FWI menang sengketa informasi dengan KLHK di Komisi Informasi Publik. KLHK banding ke PTUN. FWI menang dan permohonan KLHK ditolak.

Putusan itu menyebutkan, dokumen rencana kerja usaha (RKU) hutan tanaman, RKU hutan alam, rencana kerja tahunan hutan tanaman, izin pemanfaatan kayu dan izin pemanfaatan kayu, serta rencana pemenuhan bahan baku industri (RPBBI) dengan kapasitas lebih 6.000 meter kubik adalah dokumen publik.

”Hanya 44% permintaan dokumen dikabulkan KLHK,” kata Linda. Dari 1.207 dokumen,  hanya 532 dokumen diberikan KLHK. Bahkan, beberapa dokumen pada kelompok izin korporasi yang sedang berkasus tak diberikan.

Djati Witjaksono Hadi, Kepala Biro Humas KLHK mengatakan, pihak yang sedang bersengkata, FWI sudah dipertemukan dengan wali data KLHK, baik soal dokumen maupun peta.
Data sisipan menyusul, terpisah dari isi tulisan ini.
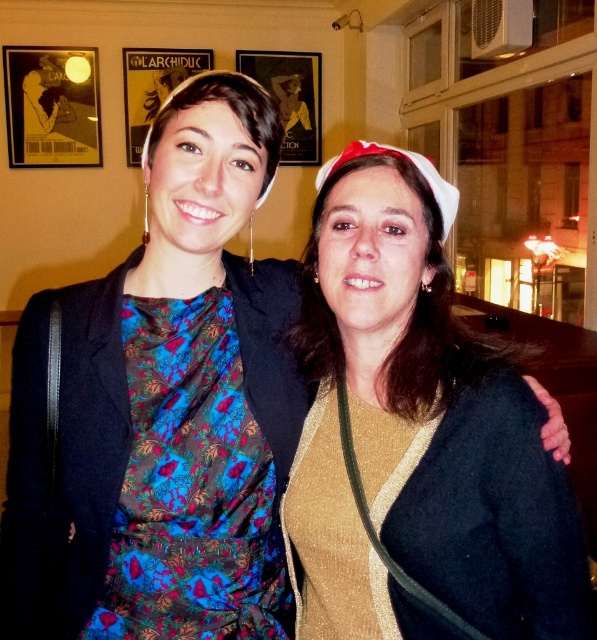
Can you confirm if gold glittery sweater at center is positioned above floral print fabric dress at left?

Yes.

Which is in front, point (484, 595) or point (207, 582)?

Point (484, 595) is more forward.

The image size is (597, 640). What do you see at coordinates (416, 435) in the screenshot? I see `gold glittery sweater at center` at bounding box center [416, 435].

The image size is (597, 640). I want to click on gold glittery sweater at center, so click(416, 435).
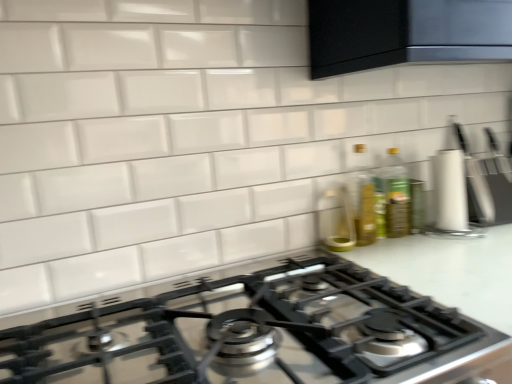
Question: Does green glass bottle at upper right, which is counted as the 1th bottle, starting from the right, have a greater height compared to white glossy countertop at center?

Choices:
 (A) yes
 (B) no

Answer: (B)

Question: From a real-world perspective, is green glass bottle at upper right, which ranks as the second bottle in left-to-right order, located higher than white glossy countertop at center?

Choices:
 (A) yes
 (B) no

Answer: (A)

Question: Can you confirm if green glass bottle at upper right, which ranks as the second bottle in left-to-right order, is shorter than white glossy countertop at center?

Choices:
 (A) yes
 (B) no

Answer: (A)

Question: From the image's perspective, is green glass bottle at upper right, which is counted as the 1th bottle, starting from the right, under white glossy countertop at center?

Choices:
 (A) yes
 (B) no

Answer: (B)

Question: Could you tell me if green glass bottle at upper right, which is counted as the 1th bottle, starting from the right, is turned towards white glossy countertop at center?

Choices:
 (A) yes
 (B) no

Answer: (B)

Question: Is point (344, 221) positioned closer to the camera than point (467, 162)?

Choices:
 (A) farther
 (B) closer

Answer: (B)

Question: Would you say clear glass bottle at center is to the left or to the right of white matte knife block at right in the picture?

Choices:
 (A) right
 (B) left

Answer: (B)

Question: Considering the positions of clear glass bottle at center and white matte knife block at right in the image, is clear glass bottle at center taller or shorter than white matte knife block at right?

Choices:
 (A) tall
 (B) short

Answer: (B)

Question: From a real-world perspective, is clear glass bottle at center physically located above or below white matte knife block at right?

Choices:
 (A) below
 (B) above

Answer: (A)

Question: Is point (391, 195) closer or farther from the camera than point (350, 205)?

Choices:
 (A) farther
 (B) closer

Answer: (B)

Question: Looking at their shapes, would you say green glass bottle at upper right, which ranks as the second bottle in left-to-right order, is wider or thinner than clear glass bottle at center?

Choices:
 (A) thin
 (B) wide

Answer: (A)

Question: Would you say green glass bottle at upper right, which ranks as the second bottle in left-to-right order, is to the left or to the right of clear glass bottle at center in the picture?

Choices:
 (A) right
 (B) left

Answer: (A)

Question: Considering their positions, is green glass bottle at upper right, which is counted as the 1th bottle, starting from the right, located in front of or behind clear glass bottle at center?

Choices:
 (A) behind
 (B) front

Answer: (A)

Question: Considering the positions of clear glass bottle at center and green glass bottle at upper right, which ranks as the second bottle in left-to-right order, in the image, is clear glass bottle at center taller or shorter than green glass bottle at upper right, which ranks as the second bottle in left-to-right order,?

Choices:
 (A) tall
 (B) short

Answer: (B)

Question: Considering the relative positions of clear glass bottle at center and green glass bottle at upper right, which ranks as the second bottle in left-to-right order, in the image provided, is clear glass bottle at center to the left or to the right of green glass bottle at upper right, which ranks as the second bottle in left-to-right order,?

Choices:
 (A) left
 (B) right

Answer: (A)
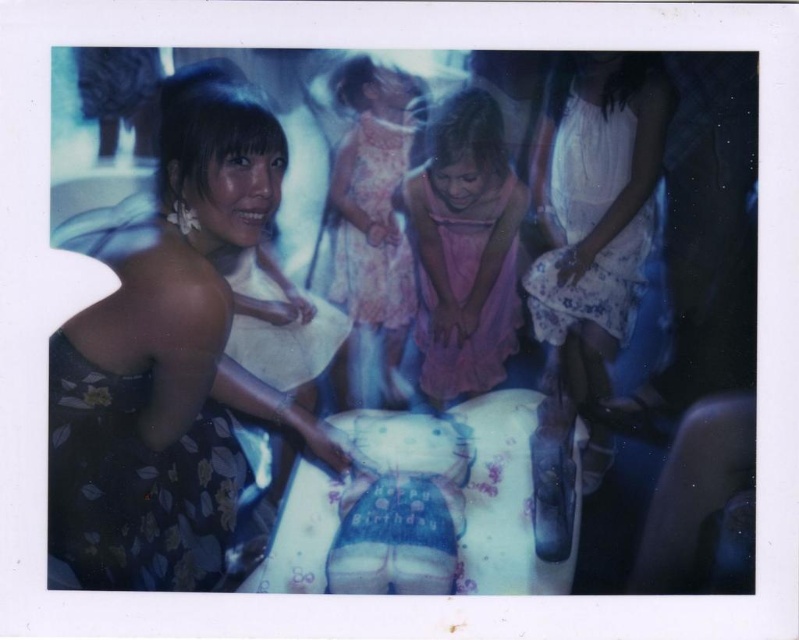
Is pink satin dress at center above pink floral dress at center?

Incorrect, pink satin dress at center is not positioned above pink floral dress at center.

Is pink satin dress at center further to camera compared to pink floral dress at center?

Yes, it is behind pink floral dress at center.

Does point (426, 385) lie in front of point (378, 177)?

No, it is behind (378, 177).

You are a GUI agent. You are given a task and a screenshot of the screen. Output one action in this format:
    pyautogui.click(x=<x>, y=<y>)
    Task: Click on the pink satin dress at center
    The width and height of the screenshot is (799, 640).
    Given the screenshot: What is the action you would take?
    pyautogui.click(x=464, y=248)

Consider the image. Does floral dress at left have a lesser width compared to pink floral dress at center?

Incorrect, floral dress at left's width is not less than pink floral dress at center's.

From the picture: Is floral dress at left to the right of pink floral dress at center from the viewer's perspective?

No, floral dress at left is not to the right of pink floral dress at center.

Does point (235, 136) come in front of point (382, 65)?

No, it is behind (382, 65).

Image resolution: width=799 pixels, height=640 pixels. Find the location of `floral dress at left`. floral dress at left is located at coordinates pyautogui.click(x=169, y=353).

Who is taller, floral dress at left or pink satin dress at center?

With more height is floral dress at left.

Between floral dress at left and pink satin dress at center, which one is positioned higher?

pink satin dress at center is above.

What are the coordinates of `floral dress at left` in the screenshot? It's located at (169, 353).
Namun, katanya, untuk data perusahaan yang berproses hukum, penyelidikan PPNS dan lain-lain masih dikecualikan. Berbeda, kalau nanti sudah ada putusan hukum tetap.

”Itu berdasarkan aturan. Takutnya nanti dipakai pihak lawan atau pihak yang tidak bertanggung jawab memanfaatkan celah.”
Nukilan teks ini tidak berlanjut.